Teaching language testing requires balancing theoretical foundations, practical applications, and student engagement. While instructors develop creative course structures, assignments, and strategies, opportunities to exchange and refine these approaches remain limited. This session provides a syllabus exchange and show-and-tell discussion, creating a space for educators to share successful course designs, assignments, and assessment strategies.
Participants will be invited to upload their syllabi in advance, along with key assignments, rubrics, or instructional materials. These resources will be made available via a QR code for attendees to review and download. The session will follow a structured format, moving from brief presentations to small group discussions and concluding with a moderated exchange of insights.
Session Structure:
Syllabus Upload & Access – Participants submit their syllabi and supporting materials in advance, ensuring that attendees can review and download them during the session.
Brief Presentations (3-5 minutes each) – Each presenter shares:
A key feature of their syllabus (e.g., course structure, assessment design, innovative assignment).
How it enhances student engagement and learning.
Student feedback or observed learning outcomes.
Why it works and how others might adapt it.
Small Group Discussions – Attendees break into groups to:
Identify ideas from the presentations that they could integrate into their courses.
Discuss potential adaptations and modifications for their specific teaching contexts.
Share their own experiences with similar strategies.
Moderated Discussion – I will facilitate a whole-group discussion, synthesizing ideas from both the presentations and small groups, and guiding conversation around:
Common themes and best practices in language testing course design.
Challenges and solutions in assessment literacy instruction.
Additional insights and adaptations inspired by the session.
Potential Discussion Topics:
Structuring a language testing syllabus to balance theory, application, and practice.
Assignments that effectively teach reliability, validity, and fairness.
Engaging ways to introduce students to test development and analysis.

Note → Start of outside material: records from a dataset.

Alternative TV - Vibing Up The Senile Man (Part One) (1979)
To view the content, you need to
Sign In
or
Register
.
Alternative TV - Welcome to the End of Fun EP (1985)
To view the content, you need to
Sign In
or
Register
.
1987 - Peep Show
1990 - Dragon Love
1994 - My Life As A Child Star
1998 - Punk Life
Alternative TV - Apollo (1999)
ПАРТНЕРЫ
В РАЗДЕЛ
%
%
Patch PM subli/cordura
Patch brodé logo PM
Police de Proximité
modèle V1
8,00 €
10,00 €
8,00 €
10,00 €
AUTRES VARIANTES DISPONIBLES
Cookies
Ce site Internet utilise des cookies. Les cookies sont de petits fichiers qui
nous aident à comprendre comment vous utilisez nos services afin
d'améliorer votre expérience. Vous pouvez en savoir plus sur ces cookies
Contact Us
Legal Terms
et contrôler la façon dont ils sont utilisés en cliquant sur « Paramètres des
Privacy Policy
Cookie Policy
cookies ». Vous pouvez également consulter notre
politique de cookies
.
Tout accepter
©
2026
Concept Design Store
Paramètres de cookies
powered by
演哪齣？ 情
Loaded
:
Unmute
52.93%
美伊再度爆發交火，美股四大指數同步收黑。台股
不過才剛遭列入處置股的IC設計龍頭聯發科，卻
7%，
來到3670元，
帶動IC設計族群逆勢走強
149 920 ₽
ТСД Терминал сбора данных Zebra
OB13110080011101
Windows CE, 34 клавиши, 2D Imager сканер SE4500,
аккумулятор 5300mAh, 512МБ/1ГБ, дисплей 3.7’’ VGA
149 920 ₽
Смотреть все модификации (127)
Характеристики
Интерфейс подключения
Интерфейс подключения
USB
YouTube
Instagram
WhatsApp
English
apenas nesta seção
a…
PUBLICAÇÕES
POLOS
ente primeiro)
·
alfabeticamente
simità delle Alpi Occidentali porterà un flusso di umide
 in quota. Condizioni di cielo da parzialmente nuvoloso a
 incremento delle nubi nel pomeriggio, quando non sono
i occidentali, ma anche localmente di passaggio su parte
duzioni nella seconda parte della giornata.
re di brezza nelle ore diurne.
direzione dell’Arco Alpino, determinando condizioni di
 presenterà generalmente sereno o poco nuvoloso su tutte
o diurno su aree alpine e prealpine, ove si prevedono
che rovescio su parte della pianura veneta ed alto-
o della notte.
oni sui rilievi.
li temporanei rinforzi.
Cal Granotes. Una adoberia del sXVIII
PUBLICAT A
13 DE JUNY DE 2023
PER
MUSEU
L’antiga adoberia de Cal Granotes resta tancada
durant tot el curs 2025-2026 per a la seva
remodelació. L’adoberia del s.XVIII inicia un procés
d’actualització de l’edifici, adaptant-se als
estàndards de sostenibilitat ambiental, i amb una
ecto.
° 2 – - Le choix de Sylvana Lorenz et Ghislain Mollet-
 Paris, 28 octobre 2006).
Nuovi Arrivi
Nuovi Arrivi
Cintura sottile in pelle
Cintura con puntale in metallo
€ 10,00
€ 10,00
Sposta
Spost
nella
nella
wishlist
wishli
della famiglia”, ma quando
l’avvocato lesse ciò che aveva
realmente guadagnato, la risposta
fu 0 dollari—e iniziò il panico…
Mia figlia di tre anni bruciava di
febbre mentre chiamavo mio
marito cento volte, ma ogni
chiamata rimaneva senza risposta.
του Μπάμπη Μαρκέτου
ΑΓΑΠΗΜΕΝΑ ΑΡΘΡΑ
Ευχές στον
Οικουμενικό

Strategies for assessing student learning in language testing courses.
Objectives:
To provide educators with concrete examples of effective language testing course designs.
To facilitate a syllabus exchange that enables instructors to refine and enhance their courses.
To encourage active reflection and discussion through small group engagement and a moderated exchange.
To ensure attendees leave with practical, downloadable resources and new teaching ideas to implement.
Relevance:
This session addresses the need for professional development in language testing education by fostering collaboration, resource sharing, and active discussion. The combination of syllabus exchange, small group engagement, and moderated discussion ensures that attendees not only gain valuable insights but also leave with actionable ideas to strengthen their courses.
Bio: Troy L. Cox, PhD, has worked at Brigham Young University since 1996 and currently serves as the Associate Director of Proficiency Services and Research at the Center for Language Studies and coordinator of the Language Sciences Laboratory. He holds a PhD in Instructional Psychology and Technology, with specialization in educational measurement and learning sciences with a focus on language learning. His research and publications focus on language proficiency, assessment, language acquisition, self-assessment, and objective measurement.